## DIRECTIONS
Reproduce the text of the material below line for line, keeping every character unchanged.
====== STUDY MATERIAL ======
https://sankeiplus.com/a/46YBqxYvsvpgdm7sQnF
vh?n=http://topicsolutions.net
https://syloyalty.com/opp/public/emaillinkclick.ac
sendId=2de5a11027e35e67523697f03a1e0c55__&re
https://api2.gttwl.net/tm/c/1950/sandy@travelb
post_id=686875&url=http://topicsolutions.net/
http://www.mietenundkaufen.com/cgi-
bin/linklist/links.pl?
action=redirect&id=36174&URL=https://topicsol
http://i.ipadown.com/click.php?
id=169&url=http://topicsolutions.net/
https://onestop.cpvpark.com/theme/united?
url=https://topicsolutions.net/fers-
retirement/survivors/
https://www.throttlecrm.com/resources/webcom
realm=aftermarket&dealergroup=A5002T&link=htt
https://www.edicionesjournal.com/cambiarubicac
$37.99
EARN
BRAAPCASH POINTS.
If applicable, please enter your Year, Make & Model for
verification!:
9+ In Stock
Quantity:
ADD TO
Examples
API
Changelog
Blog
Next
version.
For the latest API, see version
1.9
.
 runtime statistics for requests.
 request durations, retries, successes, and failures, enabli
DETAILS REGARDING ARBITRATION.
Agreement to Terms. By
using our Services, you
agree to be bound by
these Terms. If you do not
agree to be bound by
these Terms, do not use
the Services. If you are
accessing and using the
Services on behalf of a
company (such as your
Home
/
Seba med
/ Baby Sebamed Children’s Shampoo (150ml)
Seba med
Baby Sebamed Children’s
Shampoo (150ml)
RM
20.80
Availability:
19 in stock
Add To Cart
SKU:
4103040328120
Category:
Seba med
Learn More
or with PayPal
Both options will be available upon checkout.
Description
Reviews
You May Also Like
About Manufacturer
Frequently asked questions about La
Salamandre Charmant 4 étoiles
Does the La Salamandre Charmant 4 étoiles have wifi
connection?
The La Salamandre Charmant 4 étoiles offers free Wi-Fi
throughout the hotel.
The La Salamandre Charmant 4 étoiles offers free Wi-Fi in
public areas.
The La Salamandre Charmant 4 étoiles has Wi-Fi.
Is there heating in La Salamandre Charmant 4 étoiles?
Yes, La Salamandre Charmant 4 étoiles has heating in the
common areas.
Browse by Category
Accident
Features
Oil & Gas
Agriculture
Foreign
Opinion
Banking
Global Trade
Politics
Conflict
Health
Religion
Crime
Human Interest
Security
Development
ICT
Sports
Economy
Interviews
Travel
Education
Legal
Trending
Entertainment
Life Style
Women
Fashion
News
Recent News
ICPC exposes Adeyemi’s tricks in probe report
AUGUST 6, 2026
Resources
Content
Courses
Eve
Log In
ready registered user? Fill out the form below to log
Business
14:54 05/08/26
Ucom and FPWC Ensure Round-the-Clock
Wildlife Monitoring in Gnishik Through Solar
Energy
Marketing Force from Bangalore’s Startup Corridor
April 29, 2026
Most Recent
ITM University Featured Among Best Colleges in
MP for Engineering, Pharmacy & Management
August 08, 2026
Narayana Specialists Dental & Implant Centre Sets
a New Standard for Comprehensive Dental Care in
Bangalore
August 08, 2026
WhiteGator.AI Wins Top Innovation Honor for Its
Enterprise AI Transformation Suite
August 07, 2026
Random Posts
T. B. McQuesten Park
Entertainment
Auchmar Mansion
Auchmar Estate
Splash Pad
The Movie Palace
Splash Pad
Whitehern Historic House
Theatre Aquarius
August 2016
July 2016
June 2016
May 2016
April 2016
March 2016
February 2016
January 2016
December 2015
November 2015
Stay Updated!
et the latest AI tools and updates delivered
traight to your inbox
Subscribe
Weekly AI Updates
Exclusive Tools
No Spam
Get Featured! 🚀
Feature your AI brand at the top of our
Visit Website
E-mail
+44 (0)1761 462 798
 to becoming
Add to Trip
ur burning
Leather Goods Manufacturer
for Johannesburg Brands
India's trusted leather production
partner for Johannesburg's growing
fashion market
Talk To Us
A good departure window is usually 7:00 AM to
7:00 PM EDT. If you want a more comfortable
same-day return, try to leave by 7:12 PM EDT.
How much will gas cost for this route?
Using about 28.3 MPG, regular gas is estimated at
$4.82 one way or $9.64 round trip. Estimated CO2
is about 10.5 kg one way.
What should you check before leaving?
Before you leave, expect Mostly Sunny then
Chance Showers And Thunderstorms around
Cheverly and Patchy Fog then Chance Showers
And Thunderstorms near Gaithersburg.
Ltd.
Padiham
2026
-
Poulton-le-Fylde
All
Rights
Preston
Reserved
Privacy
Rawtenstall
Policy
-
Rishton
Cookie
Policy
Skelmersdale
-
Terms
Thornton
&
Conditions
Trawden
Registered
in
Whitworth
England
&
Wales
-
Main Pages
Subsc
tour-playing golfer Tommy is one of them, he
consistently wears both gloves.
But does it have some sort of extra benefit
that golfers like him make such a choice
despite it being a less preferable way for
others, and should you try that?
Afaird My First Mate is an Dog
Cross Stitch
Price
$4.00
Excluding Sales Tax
======
## EXERCISE ANSWER
https://sankeiplus.com/a/46YBqxYvsvpgdm7sQnF
vh?n=http://topicsolutions.net
https://syloyalty.com/opp/public/emaillinkclick.ac
sendId=2de5a11027e35e67523697f03a1e0c55__&re
https://api2.gttwl.net/tm/c/1950/sandy@travelb
post_id=686875&url=http://topicsolutions.net/
http://www.mietenundkaufen.com/cgi-
bin/linklist/links.pl?
action=redirect&id=36174&URL=https://topicsol
http://i.ipadown.com/click.php?
id=169&url=http://topicsolutions.net/
https://onestop.cpvpark.com/theme/united?
url=https://topicsolutions.net/fers-
retirement/survivors/
https://www.throttlecrm.com/resources/webcom
realm=aftermarket&dealergroup=A5002T&link=htt
https://www.edicionesjournal.com/cambiarubicac
$37.99
EARN
BRAAPCASH POINTS.
If applicable, please enter your Year, Make & Model for
verification!:
9+ In Stock
Quantity:
ADD TO
Examples
API
Changelog
Blog
Next
version.
For the latest API, see version
1.9
.
 runtime statistics for requests.
 request durations, retries, successes, and failures, enabli
DETAILS REGARDING ARBITRATION.
Agreement to Terms. By
using our Services, you
agree to be bound by
these Terms. If you do not
agree to be bound by
these Terms, do not use
the Services. If you are
accessing and using the
Services on behalf of a
company (such as your
Home
/
Seba med
/ Baby Sebamed Children’s Shampoo (150ml)
Seba med
Baby Sebamed Children’s
Shampoo (150ml)
RM
20.80
Availability:
19 in stock
Add To Cart
SKU:
4103040328120
Category:
Seba med
Learn More
or with PayPal
Both options will be available upon checkout.
Description
Reviews
You May Also Like
About Manufacturer
Frequently asked questions about La
Salamandre Charmant 4 étoiles
Does the La Salamandre Charmant 4 étoiles have wifi
connection?
The La Salamandre Charmant 4 étoiles offers free Wi-Fi
throughout the hotel.
The La Salamandre Charmant 4 étoiles offers free Wi-Fi in
public areas.
The La Salamandre Charmant 4 étoiles has Wi-Fi.
Is there heating in La Salamandre Charmant 4 étoiles?
Yes, La Salamandre Charmant 4 étoiles has heating in the
common areas.
Browse by Category
Accident
Features
Oil & Gas
Agriculture
Foreign
Opinion
Banking
Global Trade
Politics
Conflict
Health
Religion
Crime
Human Interest
Security
Development
ICT
Sports
Economy
Interviews
Travel
Education
Legal
Trending
Entertainment
Life Style
Women
Fashion
News
Recent News
ICPC exposes Adeyemi’s tricks in probe report
AUGUST 6, 2026
Resources
Content
Courses
Eve
Log In
ready registered user? Fill out the form below to log
Business
14:54 05/08/26
Ucom and FPWC Ensure Round-the-Clock
Wildlife Monitoring in Gnishik Through Solar
Energy
Marketing Force from Bangalore’s Startup Corridor
April 29, 2026
Most Recent
ITM University Featured Among Best Colleges in
MP for Engineering, Pharmacy & Management
August 08, 2026
Narayana Specialists Dental & Implant Centre Sets
a New Standard for Comprehensive Dental Care in
Bangalore
August 08, 2026
WhiteGator.AI Wins Top Innovation Honor for Its
Enterprise AI Transformation Suite
August 07, 2026
Random Posts
T. B. McQuesten Park
Entertainment
Auchmar Mansion
Auchmar Estate
Splash Pad
The Movie Palace
Splash Pad
Whitehern Historic House
Theatre Aquarius
August 2016
July 2016
June 2016
May 2016
April 2016
March 2016
February 2016
January 2016
December 2015
November 2015
Stay Updated!
et the latest AI tools and updates delivered
traight to your inbox
Subscribe
Weekly AI Updates
Exclusive Tools
No Spam
Get Featured! 🚀
Feature your AI brand at the top of our
Visit Website
E-mail
+44 (0)1761 462 798
 to becoming
Add to Trip
ur burning
Leather Goods Manufacturer
for Johannesburg Brands
India's trusted leather production
partner for Johannesburg's growing
fashion market
Talk To Us
A good departure window is usually 7:00 AM to
7:00 PM EDT. If you want a more comfortable
same-day return, try to leave by 7:12 PM EDT.
How much will gas cost for this route?
Using about 28.3 MPG, regular gas is estimated at
$4.82 one way or $9.64 round trip. Estimated CO2
is about 10.5 kg one way.
What should you check before leaving?
Before you leave, expect Mostly Sunny then
Chance Showers And Thunderstorms around
Cheverly and Patchy Fog then Chance Showers
And Thunderstorms near Gaithersburg.
Ltd.
Padiham
2026
-
Poulton-le-Fylde
All
Rights
Preston
Reserved
Privacy
Rawtenstall
Policy
-
Rishton
Cookie
Policy
Skelmersdale
-
Terms
Thornton
&
Conditions
Trawden
Registered
in
Whitworth
England
&
Wales
-
Main Pages
Subsc
tour-playing golfer Tommy is one of them, he
consistently wears both gloves.
But does it have some sort of extra benefit
that golfers like him make such a choice
despite it being a less preferable way for
others, and should you try that?
Afaird My First Mate is an Dog
Cross Stitch
Price
$4.00
Excluding Sales Tax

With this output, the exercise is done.